Ce printemps 2011, l'artiste Anish Kapoor mène de front plusieurs projets d'envergure à Paris. Dans le cadre du programme Monumenta, sa sculpture gigantesque Léviathan (bientôt ici en ligne) a conquis la verrière du Grand Palais (à découvrir jusqu'au 23 juin). Dans le même temps, l'artiste expose une sélection d'oeuvres autour de l'idée de l'immatérialité à la galerie Kamel Mennour, du 12 mai au 23 juillet.
Anish Kapoor investit également la chapelle de l'Ecole nationale supérieure des beaux-arts de Paris. Dans la nef de ce beau monument, Anish Kapoor a installé un ensemble de ses récentes sculptures faites en ciment (Cement Works).
Ces hautes tours grises évidées se présentent sous la forme de proto-architectures, sortes d'édifices des premiers temps de l'humanité, comme par exemple les ziggourats en briques mésopotamiennes. En un sens, elles renouent avec l'esprit animant les oeuvres de pigments qui ont rendu l'artiste célèbre au début des années 1980.

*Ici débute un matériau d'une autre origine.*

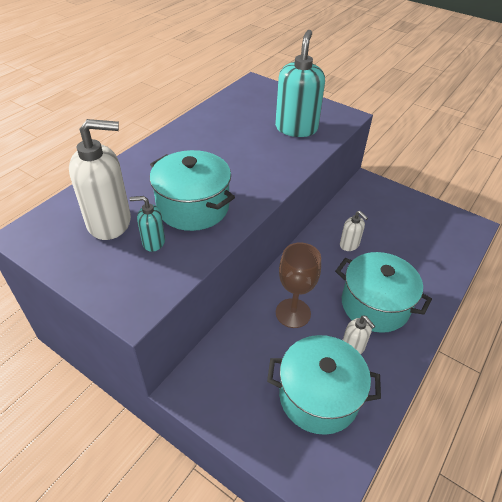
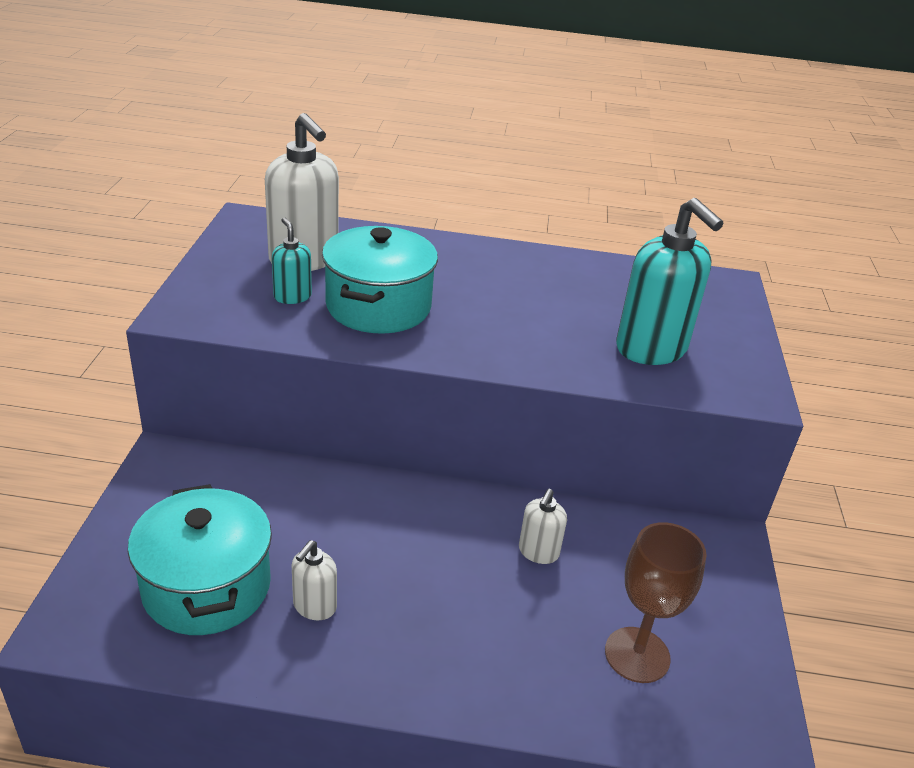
camera: 60 degrees right, 10 degrees down
(293, 313) = (343, 521): brown goblet -> brown goblet (637, 655)
(296, 128) = (651, 349): turquoise soap dispenser -> turquoise soap dispenser turned 75 degrees clockwise
(375, 305) = (421, 616): turquoise pot -> none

En dépit de leur facture artisanale, les Cement Works sont conçus avec l'aide d'un logiciel, tandis qu'une machine, expulsant et déposant la matière, procède à leur édification.
Ces oeuvres témoignent de l'intérêt de l'artiste pour l'auto-génération, concept hérité du mot sanskrit svayambh. Les sculptures d'Anish Kapoor donnent en effet la sensation de ne pas avoir été créées par une main humaine et d'avoir toujours été là, à l'instar de certaines formes à la beauté confondante élaborées durant des millénaires par les forces de la nature. On songe aux tombants de corail, à certaines formations rocheuses...
Anish Kapoor, Cement Works ENSBA Paris 12.05- 11.06.2011
"Tout part du corps", déclare Anish Kapoor. C'est pourquoi ces oeuvres ont également une dimension organique, déjà sous-jacente dans les sculptures en cire rouge réalisées au cours des dix dernières années. Les Cement Works évoquent les enroulements des intestins, mais aussi la matière fécale qu'ils génèrent.
La chapelle des beaux-arts, où fut créé le Musée des monuments français durant le Premier Empire, abrite une belle collection de peintures et de sculptures de la Renaissance italienne, notamment du Jugement dernier de Michel-Ange et du Colléone de Verrochio. Entre les formes d'Anish Kapoor, archaïques et néanmoins créées à l'aide de technologies de pointe, et ce qu'on estime le plus grand raffinement jamais atteint par la civilisation occidentale, le contraste est violent. Il questionne sans aucun doute la nature de ce qu'on nomme art.
Exposition du 12 mai au 11 juin 2011. Ecole Nationale des Beaux-Arts de Paris, Chapelle des Petits-Augustins, 14 rue Bonaparte - 75006 Paris. Ouverture du mardi au dimanche de 11h à 19h.